If you follow CantabileApp on Twitter or Facebook you’ll no doubt be aware that I’m spending the entire month of November working on the OS X port of Cantabile.

This post describes briefly what’s involved and shows some of the work that’s already been done.

A Little Background

When I set out to re-write Cantabile in late 2014, even though the initial goal was to get it running on Windows the entire project was designed from the ground up with OS X in mind.

The basic approach has been to build a custom cross-platform user-interface library and write everything that’s specific to Cantabile against that library.

That library is called GuiKit and theoretically, by porting it to OS X most of Cantabile should just work. Should.

GuiKit consists of a few main functional areas:

  • application management — app startup/shutdown, power management etc…
  • window management — the window frames, menus, shortcut keys etc…
  • forms — dialog boxes and standard controls
  • a composited view engine — Cantabile’s main window
  • drawing — a cross platform drawing API

I’m also taking this opportunity to clean up the code so instead of working directly on GuiKit I’m building a new version “GuiKit2” and moving things over piece by piece, cleaning them up and porting to OS X as I go.

Eventually GuiKit2 will replace GuiKit in Cantabile.

Form Controls

Halfway through Month of Mac and things are coming together nicely. All the form controls now work on both OS X and Windows:

These screens don’t look much on their own, but the point here that large parts of Cantabile are built using these few controls.

Cross Platform Drawing API

The drawing API is also finished and supports various shape primitives, gradients, bezier curves, images, text rendering, affine transforms and more.

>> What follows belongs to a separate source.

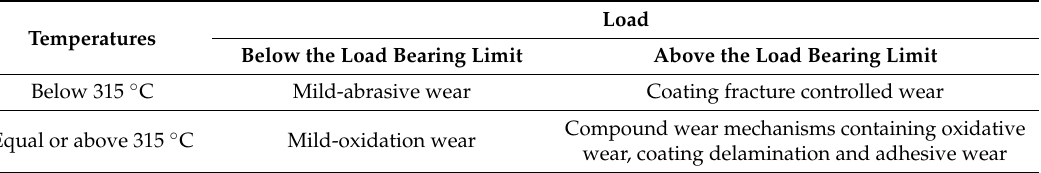
Table 6. Wear transition for CrN coated M50 steel at elevated temperatures and its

The Windows version talks to GDI+ while the OS X version talks to CoreGraphics and both versions produce almost identical output:

Windows on the left, OS X on the right.

Other

Finally, some parts of the application framework, menus, shortcut keys, message boxes have also been completed.

What’s Left and What’s Next?

The goal for the rest of November is to finish porting all of GuiKit except for the composited view engine which I’m considering moving to OpenGL and I’ll do later.

Aside from the user interface there’s also some work to be done in the audio engine but it too is already mostly cross platform. There’s just a few platform sensitive parts like audio driver hosting, MIDI integration and parts of the plugin hosting left.

Of course I also expect there to be a lot of unforeseen issues, but so far it’s coming together nicely.